Task requirements:
a - In the mailing-list post about ZEO connection timeouts, why does the writer expect that passing a timeout value smaller than 30 is futile?
b - Duplicate the part of the ZEO timeout post between "I can't follow" and "smaller than 30.", inclusive.

Quoted passage:
= Beginning of Section =

[ZODB-Dev] Try and fail connect strategy for zeo/zrpc
Tim Peters
tim at zope.com
Wed Jul 13 14:21:32 EDT 2005
[Jens Vagelpohl]
>>> Does't the *already included* zeoup.py do exactly what you are trying
>>> to do? See the bin directory of your zope home.
[Sidnei da Silva]
>> Unfortunately no. It uses ClientStorage, which goes through the 1000's
>> of lines of the connection dance using connect threads and large
>> timeouts. Effectively, ClientStorage will retry a connection 'forever'.
>> I just want to see if the port is listening and it smells like ZEO with
>> the minimal reasonable timeout.
[Chris Withers]
> Sounds like zeoup.py doesn't do what it should, which is what you're
> after. How about repairing zeoup.py rather than rolling yet another
> not-really-needed script? ;-)
Sidnei, have you tried opening a ClientStorage with wait=True and
wait_timeout=x, where x is "a small float"? The docs are unclear, and I
don't know whether it works as intended, but the intent appears to be that
when wait=True, wait_timeout gives the maximum number of seconds you're
willing to wait for a connection to succeed.
If it does work, then I expect that exploiting it is what this comment in
zeoup.py had in mind:
# TODO: should do retries w/ exponential backoff.
I can't follow this code, alas, and got stalled in a project trying to
simplify it. I did note at once that:
def _wait(self, timeout=None):
does a
self._ready.wait(30)
no matter how small `timeout` may be, so I _expect_ it's futile to pass a
timeout value smaller than 30.
def _wait_sync(self, deadline=None):
also does a
self._connection.pending(30)
which _appears_ to be another hard-coded barrier to using a
smaller-than-30-seconds timeout effectively.

= End of Section =

Plain-text document sources:
= Beginning of Section =

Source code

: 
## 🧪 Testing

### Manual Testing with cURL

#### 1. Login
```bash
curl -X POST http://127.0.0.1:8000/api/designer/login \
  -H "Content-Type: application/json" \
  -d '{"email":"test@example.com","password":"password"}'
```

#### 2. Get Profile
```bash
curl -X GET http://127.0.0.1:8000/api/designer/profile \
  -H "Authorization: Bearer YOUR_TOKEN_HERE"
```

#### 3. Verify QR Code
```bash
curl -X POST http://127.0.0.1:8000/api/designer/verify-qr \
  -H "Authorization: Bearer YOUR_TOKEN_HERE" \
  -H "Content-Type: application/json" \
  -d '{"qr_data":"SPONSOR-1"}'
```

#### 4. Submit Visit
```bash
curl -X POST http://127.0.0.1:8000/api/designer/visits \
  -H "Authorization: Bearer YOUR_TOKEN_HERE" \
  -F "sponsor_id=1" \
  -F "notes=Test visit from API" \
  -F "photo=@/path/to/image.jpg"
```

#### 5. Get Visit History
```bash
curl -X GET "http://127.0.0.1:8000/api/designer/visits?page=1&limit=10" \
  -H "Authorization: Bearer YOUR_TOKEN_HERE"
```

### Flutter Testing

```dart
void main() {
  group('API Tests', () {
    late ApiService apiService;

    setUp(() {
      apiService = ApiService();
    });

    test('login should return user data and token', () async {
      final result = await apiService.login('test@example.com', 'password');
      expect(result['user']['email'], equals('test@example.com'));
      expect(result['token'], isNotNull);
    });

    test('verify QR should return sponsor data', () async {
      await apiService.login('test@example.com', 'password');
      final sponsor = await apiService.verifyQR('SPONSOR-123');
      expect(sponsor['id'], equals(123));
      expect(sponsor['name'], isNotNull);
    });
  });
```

= End of Section =

Exercise responses:
a - The `_wait` method calls `self._ready.wait(30)` however small the `timeout` argument is. So a shorter timeout would not take effect. `_wait_sync` also calls `self._connection.pending(30)`, which appears to be another hard-coded 30-second barrier.

b -
I can't follow this code, alas, and got stalled in a project trying to
simplify it. I did note at once that:
def _wait(self, timeout=None):
does a
self._ready.wait(30)
no matter how small `timeout` may be, so I _expect_ it's futile to pass a
timeout value smaller than 30.